Bananas

Off Our Backs, Mar/Apr 2004 by Moody, Maryam

Even having a Pap smear as infrequently as every five years can significantly reduce a woman's chance of developing cervical cancer. However, many of the women we saw had never had the test, or had had it once or twice in their lives. In the absence of consistent and reliable screenings, the best prevention is to reduce the transmission of HPV. For our presentation, we chose to encourage sexually active young people to limit the number of their sexual partners and to use contraception, especially barrier methods such as condoms.

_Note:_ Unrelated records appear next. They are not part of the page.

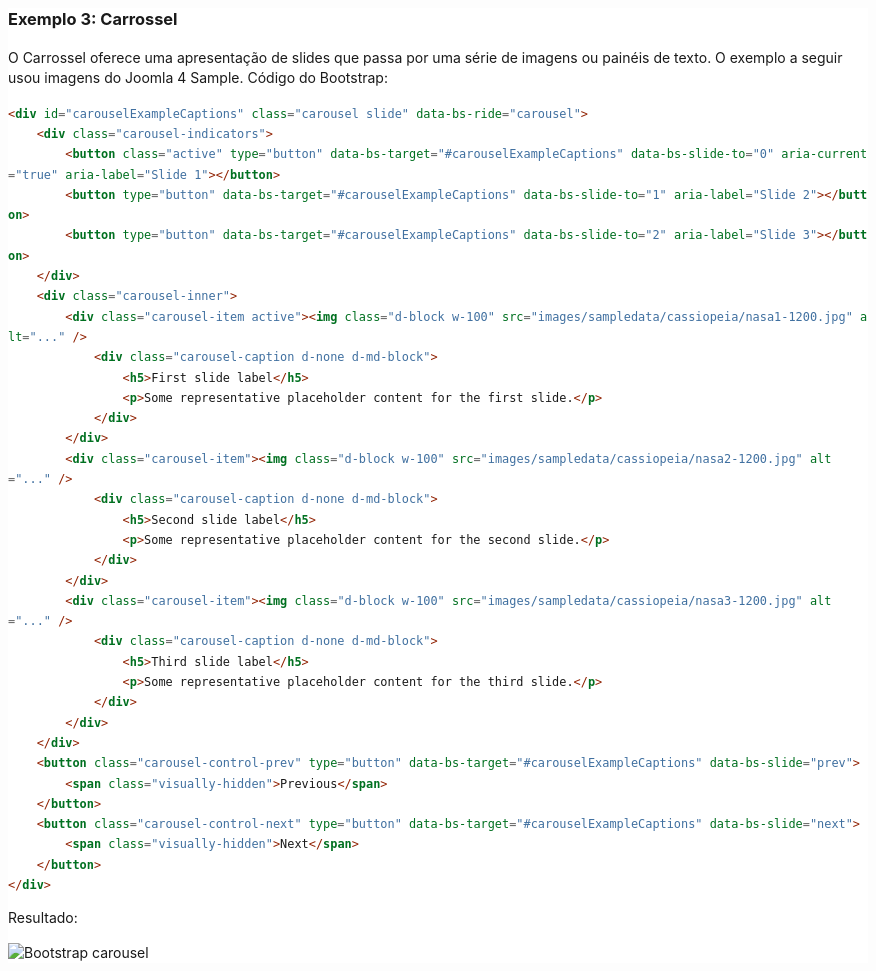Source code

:### Exemplo 3: Carrossel

O Carrossel oferece uma apresentação de slides que passa por uma série de imagens ou painéis de texto. O exemplo a seguir usou imagens do Joomla 4 Sample. Código do Bootstrap:

```html
<div id="carouselExampleCaptions" class="carousel slide" data-bs-ride="carousel">
    <div class="carousel-indicators">
        <button class="active" type="button" data-bs-target="#carouselExampleCaptions" data-bs-slide-to="0" aria-current="true" aria-label="Slide 1"></button>
        <button type="button" data-bs-target="#carouselExampleCaptions" data-bs-slide-to="1" aria-label="Slide 2"></button>
        <button type="button" data-bs-target="#carouselExampleCaptions" data-bs-slide-to="2" aria-label="Slide 3"></button>
    </div>
    <div class="carousel-inner">
        <div class="carousel-item active"><img class="d-block w-100" src="images/sampledata/cassiopeia/nasa1-1200.jpg" alt="..." />
            <div class="carousel-caption d-none d-md-block">
                <h5>First slide label</h5>
                <p>Some representative placeholder content for the first slide.</p>
            </div>
        </div>
        <div class="carousel-item"><img class="d-block w-100" src="images/sampledata/cassiopeia/nasa2-1200.jpg" alt="..." />
            <div class="carousel-caption d-none d-md-block">
                <h5>Second slide label</h5>
                <p>Some representative placeholder content for the second slide.</p>
            </div>
        </div>
        <div class="carousel-item"><img class="d-block w-100" src="images/sampledata/cassiopeia/nasa3-1200.jpg" alt="..." />
            <div class="carousel-caption d-none d-md-block">
                <h5>Third slide label</h5>
                <p>Some representative placeholder content for the third slide.</p>
            </div>
        </div>
    </div>
    <button class="carousel-control-prev" type="button" data-bs-target="#carouselExampleCaptions" data-bs-slide="prev">
        <span class="visually-hidden">Previous</span>
    </button>
    <button class="carousel-control-next" type="button" data-bs-target="#carouselExampleCaptions" data-bs-slide="next">
        <span class="visually-hidden">Next</span>
    </button>
</div>
```

Resultado:

![Bootstrap carousel](../../../en/images/coding-examples/coding-examples-carousel.jpg)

Hence, the bananas. In the morning we had sacrificed a bunch of healthy-looking bananas for the cause, passed out a handful of expired condoms, and encouraged the teenagers to practice. No pressure! Each completed banana was held up and critiqued: enough room in the tip? Rolled down all the way? We were ruthless. Afterwards, I washed the models in the clinic's tiny sink and dried them as best I could with toilet paper. At the second school, the students fidgeted awkwardly in the heat as we droned on about the menstrual cycle and showed them pictures of sexually transmitted infections.

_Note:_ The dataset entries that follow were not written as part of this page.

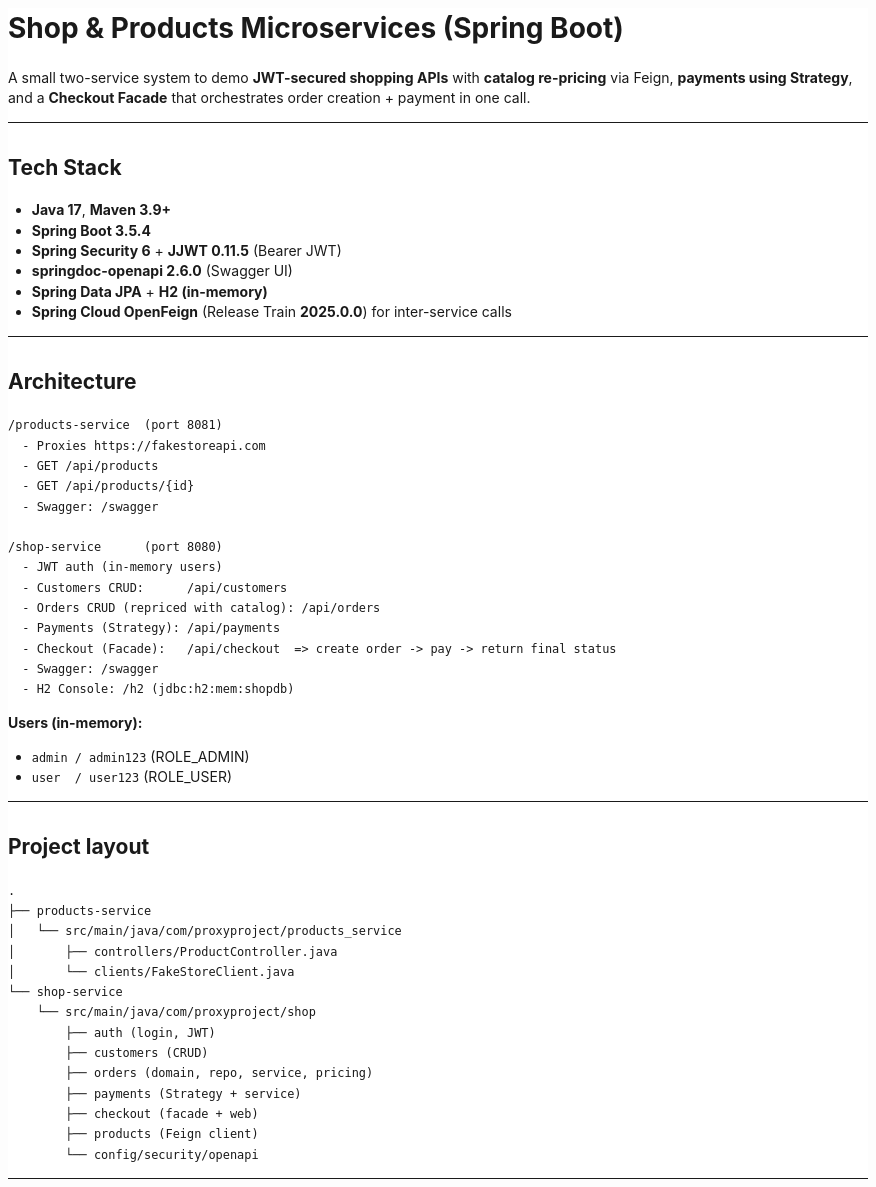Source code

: # Shop & Products Microservices (Spring Boot)

A small two-service system to demo **JWT-secured shopping APIs** with **catalog re-pricing** via Feign, **payments using Strategy**, and a **Checkout Facade** that orchestrates order creation + payment in one call.

---

## Tech Stack

* **Java 17**, **Maven 3.9+**
* **Spring Boot 3.5.4**
* **Spring Security 6** + **JJWT 0.11.5** (Bearer JWT)
* **springdoc-openapi 2.6.0** (Swagger UI)
* **Spring Data JPA** + **H2 (in-memory)**
* **Spring Cloud OpenFeign** (Release Train **2025.0.0**) for inter-service calls

---

## Architecture

```
/products-service  (port 8081)
  - Proxies https://fakestoreapi.com
  - GET /api/products
  - GET /api/products/{id}
  - Swagger: /swagger

/shop-service      (port 8080)
  - JWT auth (in-memory users)
  - Customers CRUD:      /api/customers
  - Orders CRUD (repriced with catalog): /api/orders
  - Payments (Strategy): /api/payments
  - Checkout (Facade):   /api/checkout  => create order -> pay -> return final status
  - Swagger: /swagger
  - H2 Console: /h2 (jdbc:h2:mem:shopdb)
```

**Users (in-memory):**

* `admin / admin123` (ROLE\_ADMIN)
* `user  / user123`   (ROLE\_USER)

---

## Project layout

```
.
├── products-service
│   └── src/main/java/com/proxyproject/products_service
│       ├── controllers/ProductController.java
│       └── clients/FakeStoreClient.java
└── shop-service
    └── src/main/java/com/proxyproject/shop
        ├── auth (login, JWT)
        ├── customers (CRUD)
        ├── orders (domain, repo, service, pricing)
        ├── payments (Strategy + service)
        ├── checkout (facade + web)
        ├── products (Feign client)
        └── config/security/openapi
```

---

I scanned the faces of the female students. El Salvador has the second most restrictive abortion laws in the world. Recently, the penal code was changed to outlaw abortion under any circumstance, including rape, incest, and sex with a minor, abortion to save the mother's life or to terminate a seriously deformed fetus. Today, any person who had anything to do with the abortion can be penalized: the woman, the abortion provider, anyone who provided financial support or encouraged the woman to seek the abortion, and even someone who unintentionally causes an abortion. This means that a pharmacist who provides the antiulcer drug Cytotec (misoprostol) to a person who uses it as an abortifacient can be prosecuted. Sentences for doctors range between six and twelve years in prison, and the woman receives two to eight.

Standing there, reading about el ciclo menstrual into the microphone and squirting spermicide into a diaphragm, I realized it didn't matter which contraceptive I thought was most or least invasive from a radical feminist point of view or what the latest studies were about the connection between breast cancer and the pill. It didn't matter because the point of this whole show was to educate for the prevention of illegal abortions. In a country where "a woman's right to choose" doesn't exist, our purpose was to prevent her having to choosebetween bearing an unwanted child and the possibility of losing her life.

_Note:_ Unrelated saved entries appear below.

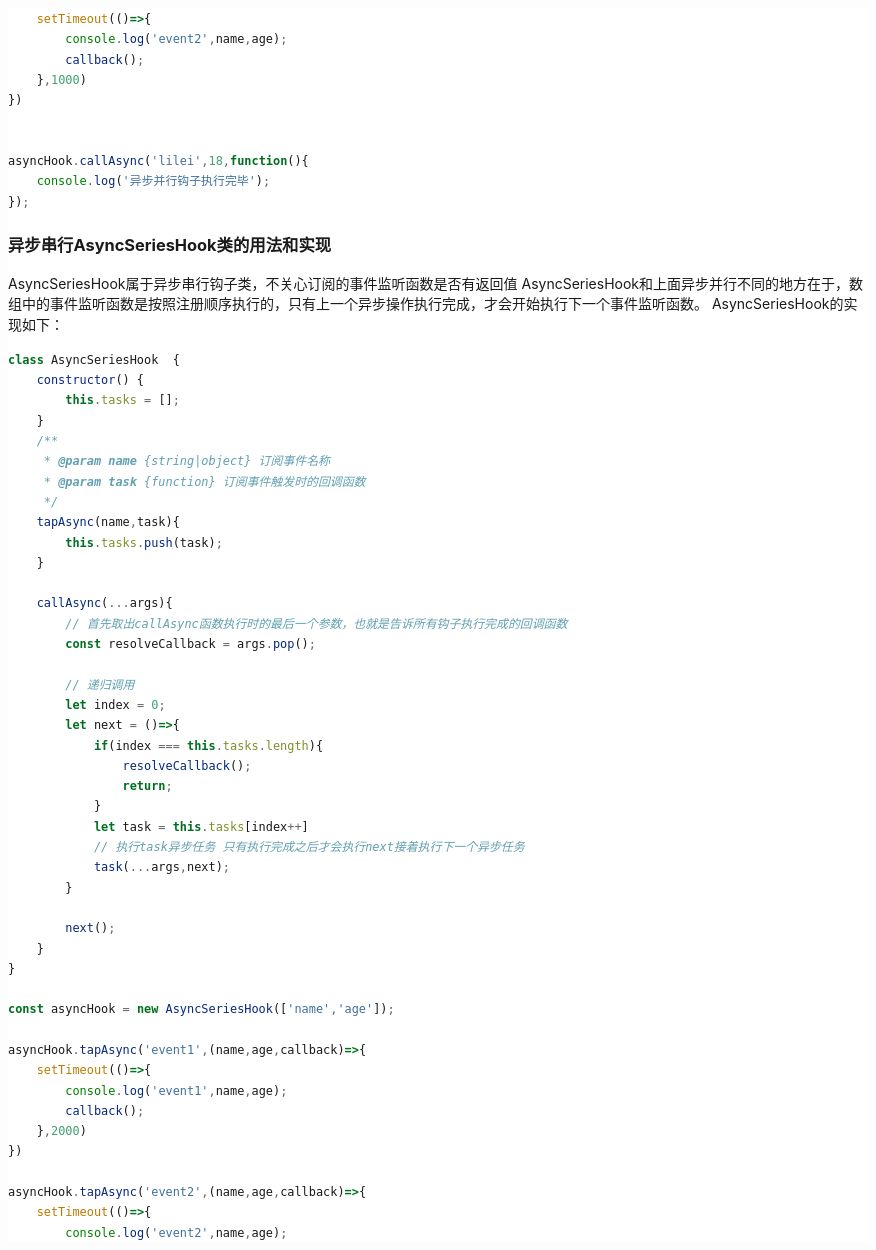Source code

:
 ```js
	setTimeout(()=>{
		console.log('event2',name,age);
		callback();
	},1000)
})


asyncHook.callAsync('lilei',18,function(){
	console.log('异步并行钩子执行完毕');
});

```


### 异步串行AsyncSeriesHook类的用法和实现
AsyncSeriesHook属于异步串行钩子类，不关心订阅的事件监听函数是否有返回值
AsyncSeriesHook和上面异步并行不同的地方在于，数组中的事件监听函数是按照注册顺序执行的，只有上一个异步操作执行完成，才会开始执行下一个事件监听函数。
AsyncSeriesHook的实现如下：
```js
class AsyncSeriesHook  {
	constructor() {
		this.tasks = [];
	}
	/**
	 * @param name {string|object} 订阅事件名称
	 * @param task {function} 订阅事件触发时的回调函数
	 */
	tapAsync(name,task){
		this.tasks.push(task);
	}
	
	callAsync(...args){
		// 首先取出callAsync函数执行时的最后一个参数，也就是告诉所有钩子执行完成的回调函数
		const resolveCallback = args.pop();
		
		// 递归调用
		let index = 0;
		let next = ()=>{
			if(index === this.tasks.length){
				resolveCallback();
				return;
			}
			let task = this.tasks[index++]
			// 执行task异步任务 只有执行完成之后才会执行next接着执行下一个异步任务
			task(...args,next);
		}
		
		next();
	}
}

const asyncHook = new AsyncSeriesHook(['name','age']);

asyncHook.tapAsync('event1',(name,age,callback)=>{
	setTimeout(()=>{
		console.log('event1',name,age);
		callback();
	},2000)
})

asyncHook.tapAsync('event2',(name,age,callback)=>{
	setTimeout(()=>{
		console.log('event2',name,age);
```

My eyes felt mighty wide. Sure, I had known we wouldn't be able to drink the water and I was prepared for guys with guns and I had some vague idea of poverty from trips abroad and TV documentaries and classes in school, but I didn't know. I had tried hard not to bring any expectations, so I just wasn't prepared - for parasites, illiteracy, open-air wards at the hospital.

This sounds so naive, but I just didn't understand in my bones that people really live year-round in tin roof shacks on cobblestone streets filled with dirt and trash and mangy dogs. That they're still there now, as I sit here in below-zero Massachusetts-still walking around selling platanos and pan dulce from baskets on their heads, and kids are still coughing and parasites are crawling up through their bare feet. But at least we have done something concrete and preventative: there are perhaps dozens of women whose pre-cancerous dysplasia will be detected by the lab, and when Dr. Cremer and her team return to treat them in March, we will have done something.